Cette assurance prémunit l’acheteur contre les vices de construction graves, affectant des gros ouvrages. C’est-à-dire qu’elle intervient en cas de défauts portant atteinte à la solidité, à la stabilité ou à l’étanchéité du gros œuvre de l’habitation, et mettant en péril l’entièreté du bâtiment. On peut ainsi citer, par exemple :

  • les malfaçons affectant le parement en maçonnerie d’un mur ;
  • les malfaçons importantes au niveau de la toiture et de la charpente ;
  • les malfaçons provoquant l’apparition d’humidité au niveau du sous-sol ou des inondations ;
  • la rouille sur les panneaux métalliques de la façade ;
  • le manque d’étanchéité des châssis extérieurs ;
  • les fissures traversantes ;
  • des désordres importants dans les canalisations de distribution de l’eau ou du chauffage.

Vous constatez l’un de ces vices de construction dans les 10 ans suivant la fin du chantier ? En ayant recours à la garantie décennale, vous pourrez obtenir une exécution conforme des travaux, ainsi que des dommages et intérêts. Sachez cependant que si vous introduisez cette action contre l’architecte, seule une indemnisation financière est possible.
 

Des conditions bien particulières

Pour que la garantie décennale soit d’application, plusieurs conditions doivent donc être réunies.

  1. Un contrat d’entreprise doit avoir été conclu au préalable.
  2. Le vice doit être suffisamment grave pour mettre en péril la solidité ou la stabilité du bâtiment.
  3. L’action doit être intentée dans les 10 ans suivant la réception définitive de l’ouvrage ou l’agréation des travaux.
  4. Il faut pouvoir prouver que le constructeur, le promoteur, le sous-traitant ou l’architecte a commis une faute, c’est-à-dire que son travail n’a pas été réalisé conformément au contrat.

Quels dégâts l’assurance ne couvre-t-elle pas ?

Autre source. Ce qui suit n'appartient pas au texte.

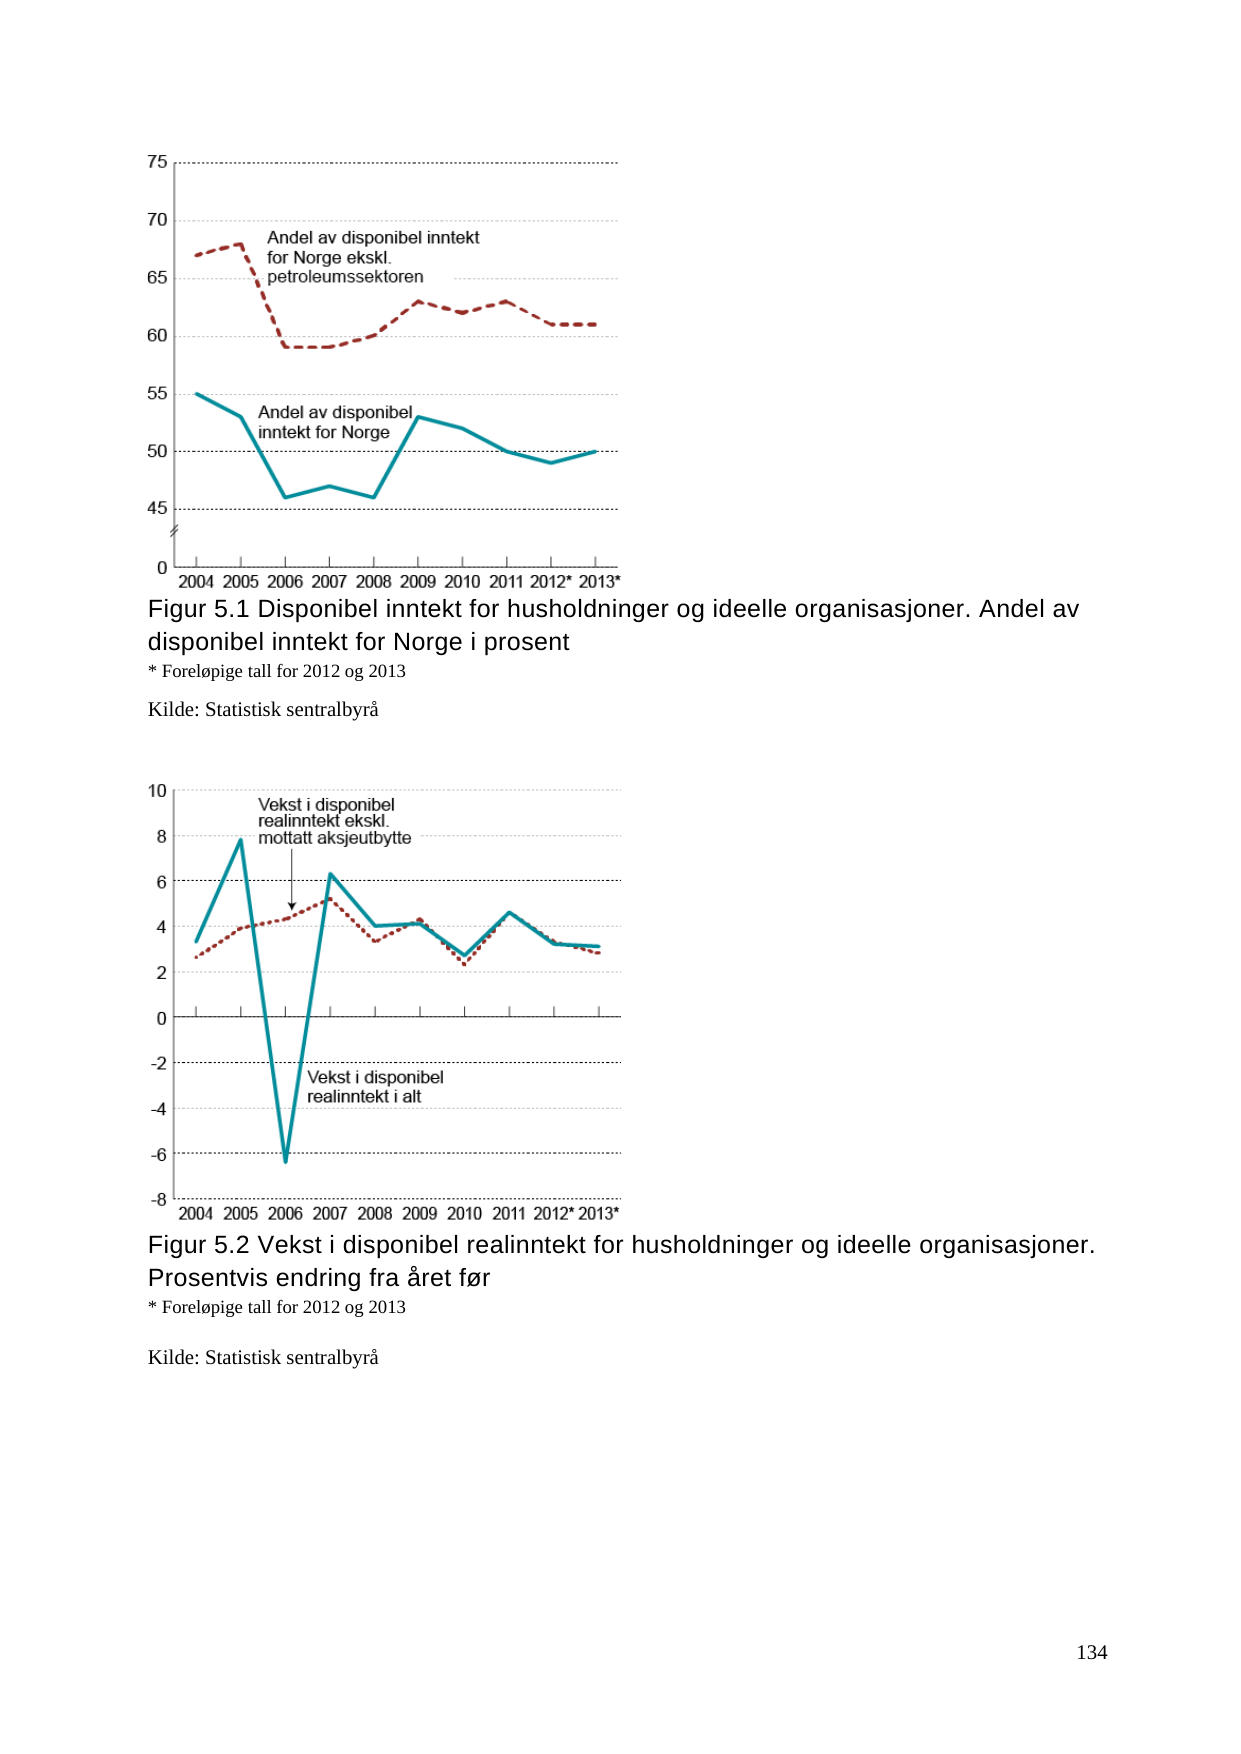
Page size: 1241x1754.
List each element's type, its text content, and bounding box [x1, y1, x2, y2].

text Kilde: Statistisk sentralbyrå [148, 1345, 1107, 1369]
text Vekst i disponibel realinntekt for husholdninger og ideelle organisasjoner. Prosentvis endring fra året før [148, 1229, 1107, 1291]
picture [147, 783, 621, 1226]
text Kilde: Statistisk sentralbyrå [148, 697, 1107, 721]
text * Foreløpige tall for 2012 og 2013 [148, 1296, 1107, 1317]
text * Foreløpige tall for 2012 og 2013 [148, 660, 1107, 682]
picture [147, 154, 621, 594]
text Disponibel inntekt for husholdninger og ideelle organisasjoner. Andel av disponibel inntekt for Norge i prosent [148, 594, 1107, 656]
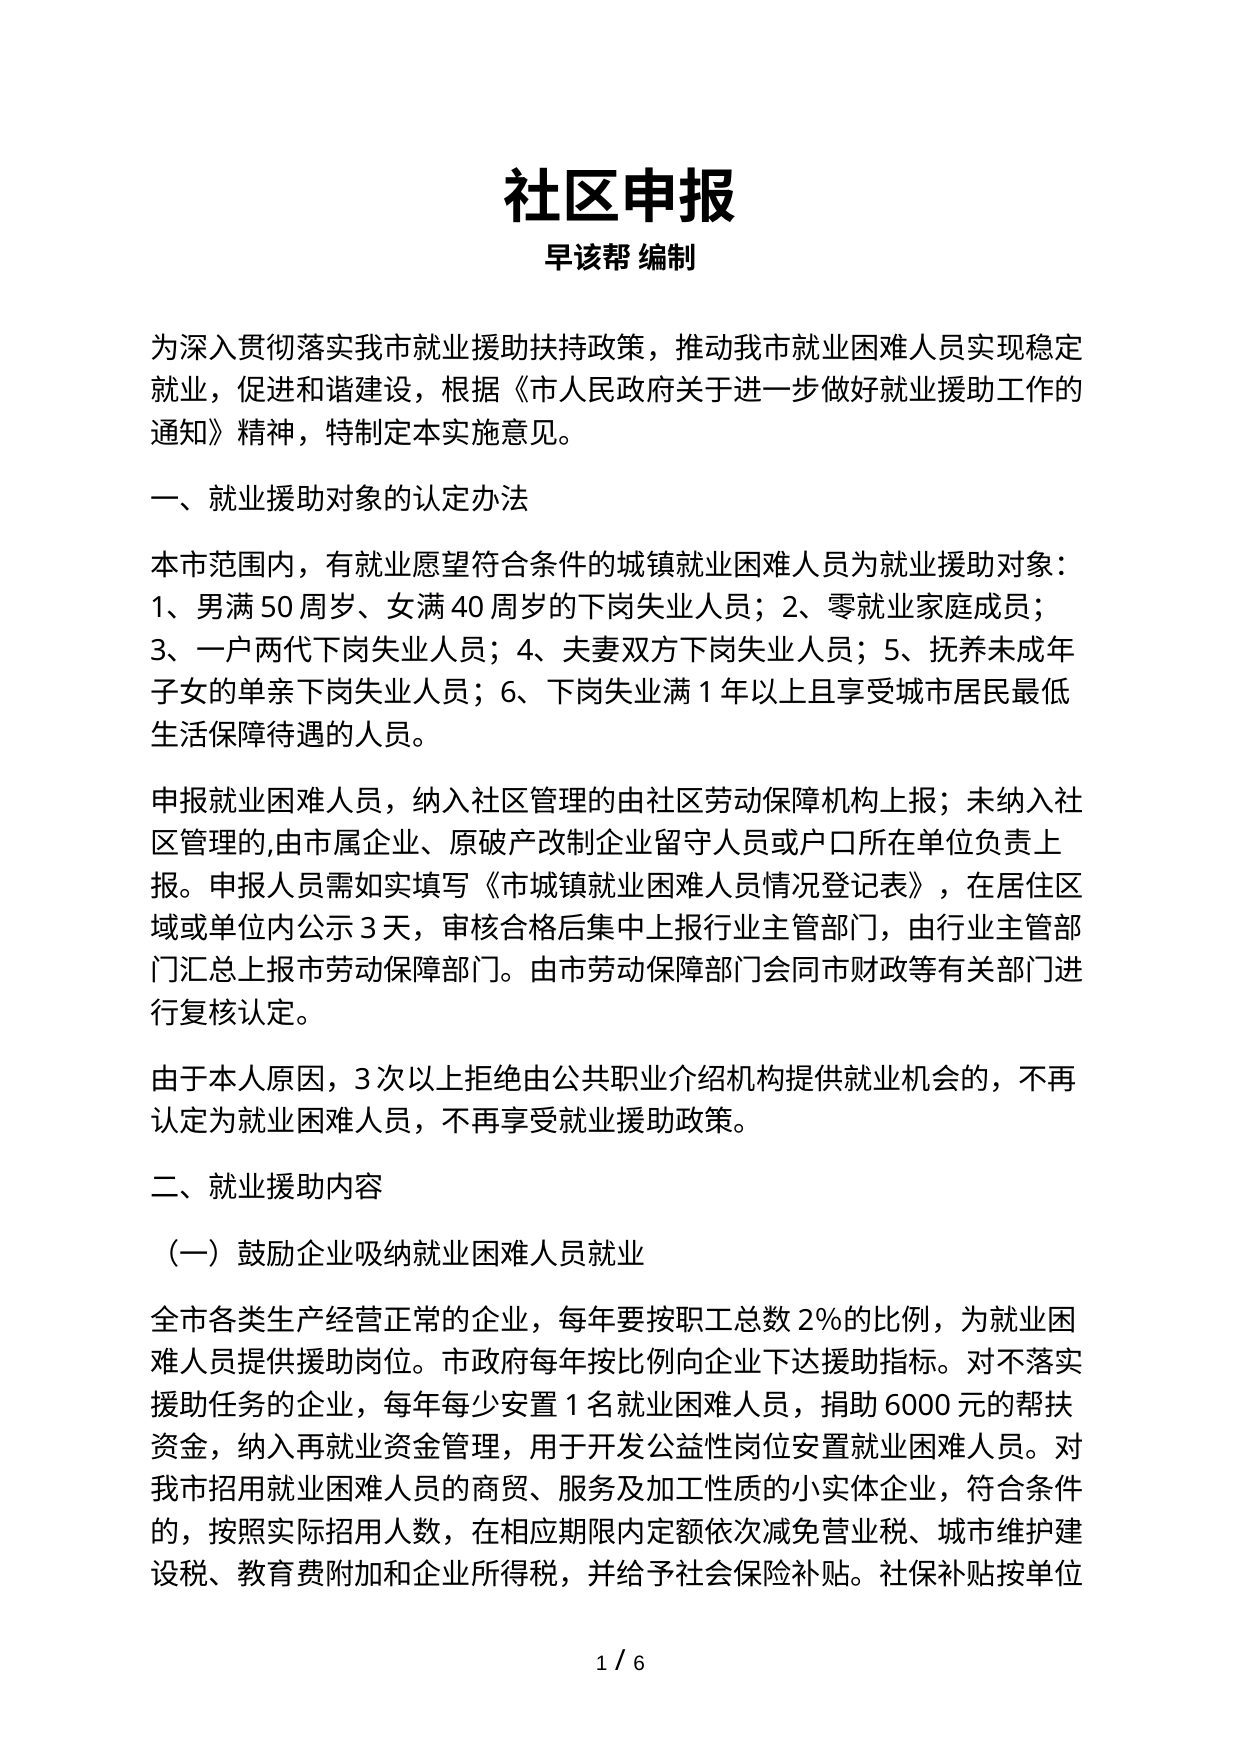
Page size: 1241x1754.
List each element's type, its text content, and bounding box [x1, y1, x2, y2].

text 社区申报 [150, 150, 1090, 234]
text 本市范围内，有就业愿望符合条件的城镇就业困难人员为就业援助对象：1、男满50周岁、女满40周岁的下岗失业人员；2、零就业家庭成员；3、一户两代下岗失业人员；4、夫妻双方下岗失业人员；5、抚养未成年子女的单亲下岗失业人员；6、下岗失业满1年以上且享受城市居民最低生活保障待遇的人员。 [150, 542, 1090, 753]
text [150, 1297, 1090, 1593]
text 申报就业困难人员，纳入社区管理的由社区劳动保障机构上报；未纳入社区管理的,由市属企业、原破产改制企业留守人员或户口所在单位负责上报。申报人员需如实填写《市城镇就业困难人员情况登记表》，在居住区域或单位内公示3天，审核合格后集中上报行业主管部门，由行业主管部门汇总上报市劳动保障部门。由市劳动保障部门会同市财政等有关部门进行复核认定。 [150, 777, 1090, 1031]
text 一、就业援助对象的认定办法 [150, 476, 1090, 518]
text （一）鼓励企业吸纳就业困难人员就业 [150, 1230, 1090, 1273]
text 二、就业援助内容 [150, 1164, 1090, 1206]
text 早该帮 编制 [150, 234, 1090, 277]
text 由于本人原因，3次以上拒绝由公共职业介绍机构提供就业机会的，不再认定为就业困难人员，不再享受就业援助政策。 [150, 1055, 1090, 1140]
text 为深入贯彻落实我市就业援助扶持政策，推动我市就业困难人员实现稳定就业，促进和谐建设，根据《市人民政府关于进一步做好就业援助工作的通知》精神，特制定本实施意见。 [150, 325, 1090, 452]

La garantie décennale ne peut pas s’appliquer en cas de petits défauts ou de petits ouvrages. Des réparations localisées ne peuvent donc pas engager la responsabilité de l’entrepreneur ou de l’architecte. Voici quelques exemples des travaux qui ne sont pas pris en charge :

  • l’écaillement de la peinture ;
  • les fissures d’un carrelage ;
  • les fissures ou défauts du plafonnage ;
  • les revêtements mal posés ;
  • les défauts d’isolation acoustique ;
  • tout défaut purement esthétique ou qui ne menace pas la stabilité du bâtiment.

Comment savoir si votre prestataire est assuré ?

L’assurance garantie décennale est obligatoire pour de nombreux professionnels du bâtiment, qu’il s’agisse d’architectes, d’entreprises générales ou d’artisans (par exemple, les couvreurs, poseurs de chapes… qui interviennent sur des chantiers où le recours à l’architecte est indispensable).

Le contrat que vous signerez avec vos prestataires devra mentionner leur numéro de contrat d’assurance, ainsi que le nom de l’assureur. Vous pourrez ainsi vérifier qu’ils sont bien assurés. Au début de votre chantier, vous devrez également recevoir de leur part leur attestation d’assurance responsabilité civile décennale. N’hésitez pas à la réclamer en cas de manquement.

Si votre prestataire est inscrit à l’Ordre des architectes ou au Conseil fédéral des géomètres-experts, vous pouvez lui faire entièrement confiance : sa situation d’assurance a été vérifiée au préalable.